4. New research has shown that Antarctica isn’t going anywhere, anytime, anyhow.
5. Sea levels have been falling.
6. Only if one lives in Death Valley.
7. Australia is living proof that that assumption is a Crock. Oh, and droughts are also cyclic. And happen in cooling periods, also.
They’ve been yakking about ‘acceleration’ for 30 years, NO SIGN of it yet.

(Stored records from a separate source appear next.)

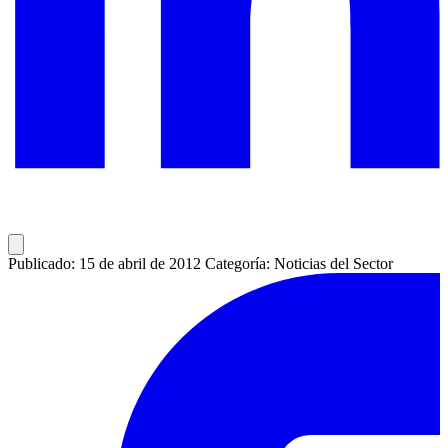
Publicado: 15 de abril de 2012
Categoría: Noticias del Sector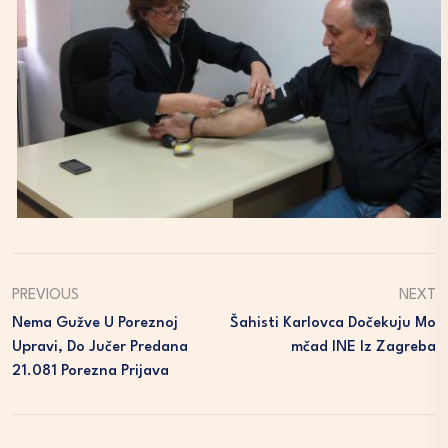
PREVIOUS
NEXT
Nema Gužve U Poreznoj
Šahisti Karlovca Dočekuju Mo
Upravi, Do Jučer Predana
Mčad INE Iz Zagreba
21.081 Porezna Prijava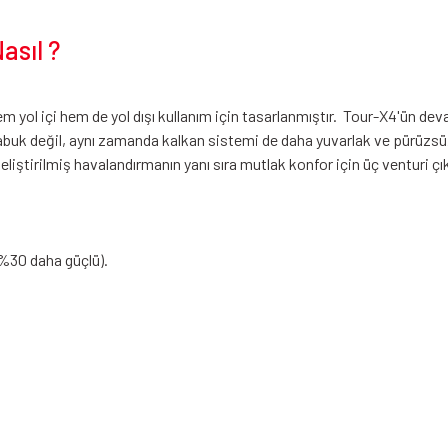
asıl ?
m yol içi hem de yol dışı kullanım için tasarlanmıştır. Tour-X4'ün de
buk değil, aynı zamanda kalkan sistemi de daha yuvarlak ve pürüzsüzd
iştirilmiş havalandırmanın yanı sıra mutlak konfor için üç venturi çık
 %30 daha güçlü).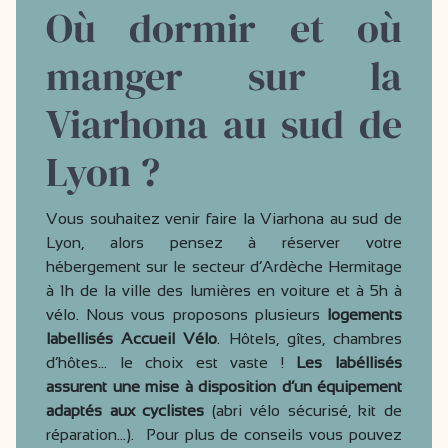
Où dormir et où
manger sur la
Viarhona au sud de
Lyon ?
Vous souhaitez venir faire la Viarhona au sud de
Lyon, alors pensez à réserver votre
hébergement sur le secteur d’Ardèche Hermitage
à 1h de la ville des lumières en voiture et à 5h à
vélo. Nous vous proposons plusieurs
logements
labellisés Accueil Vélo
. Hôtels, gîtes, chambres
d‘hôtes… le choix est vaste !
Les labéllisés
assurent une mise à disposition d’un équipement
adaptés aux cyclistes
(abri vélo sécurisé, kit de
réparation…). Pour plus de conseils vous pouvez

Otter, the consensus among professional oceanographers (public, private, and naval alike) is the opposite: Climate and Sea Level: An Emerging Hockey Stick. James Hansen (and many other scientists) are on-record as predicting that this rise will accelerate, reaching levels later in this century that will impact billions of people.
The larger point is, all seven of the climate “hockey sticks” are coupled: if any one hockey stick accelerates, then it is likely that all seven hockey sticks will accelerate.
That is why rational skepticism needs a “Plan B”, in the event that climate change hockey-stick acceleration really happens.

Stephen Richards
January 14, 2012 11:18 am

A Physicist who isn’t of course. Still up to your usual tricks, eh? Seen Hansens latest video? That’s sanity?

Stephen Richards
January 14, 2012 11:20 am

That is why rational skepticism needs a “Plan B”, in the event that climate change hockey-stick acceleration really happens.
According to your rather unbalanced team member the acceleration is already in place but only he can see it.

Bill H
January 14, 2012 12:07 pm

A physicist says:
January 14, 2012 at 10:22 am
“the consensus among professional oceanographers ”
“The larger point is, all seven of the climate “hockey sticks” are coupled: if any one hockey stick accelerates, then it is likely that all seven hockey sticks will accelerate.”
______________________________________________________________
Hansen ET Al HOKEY TEAM!!!
taking one to many to the head renders one susceptible to illusions that only they can see….

the gis of death
January 14, 2012 1:59 pm

For anyone wondering why gistemp is taking so long, I suspect the 2011 annual average is lower than what they expected.
The temperature drop could be as much as 0.16 C. I suspect part of the reason is the love /hate relationship between gistemp and its scorching love child, Australia.
Australia has just recorded its 50th warmest year on record. Although the results are preliminary:
http://www.bom.gov.au/announcements/media_releases/climate/change/20120104.shtml
Its unlikely it will change much now they have released the numbers. Gistemp and Australia have a robust relationship, and as much as 56 % of the variance in gistemp can be explained by Australian anomalies.
That’s why gistemp is late in my opinion, the once reliable warmist relationship between Australia and Hanson just turned sour.

Bob B
January 14, 2012 4:38 pm

I don’t see much in the news about this. Annan should have his nose rubbed in the steaming pile of crap which is AGW alarmism.

Nick Kermode
January 14, 2012 4:44 pm

Duster says:
January 13, 2012 at 2:46 pm
“If it weren’t for the extremely cool anomaly of 2008, the trend line on that chart would be downward rather than upward.”
Sure about that? That’s like saying if you take the ice out of your drink it will get cooler.

January 14, 2012 8:58 pm

[snip -nice try Dave]

Larry Fields
January 15, 2012 3:36 am

Just to show how open-minded and sporting I am, “Larry the Greek” volunteer to make a slightly modified wager with Dr Annan. Cooling trend, I win. Warming trend, you lose. No trend, BBC pays us both.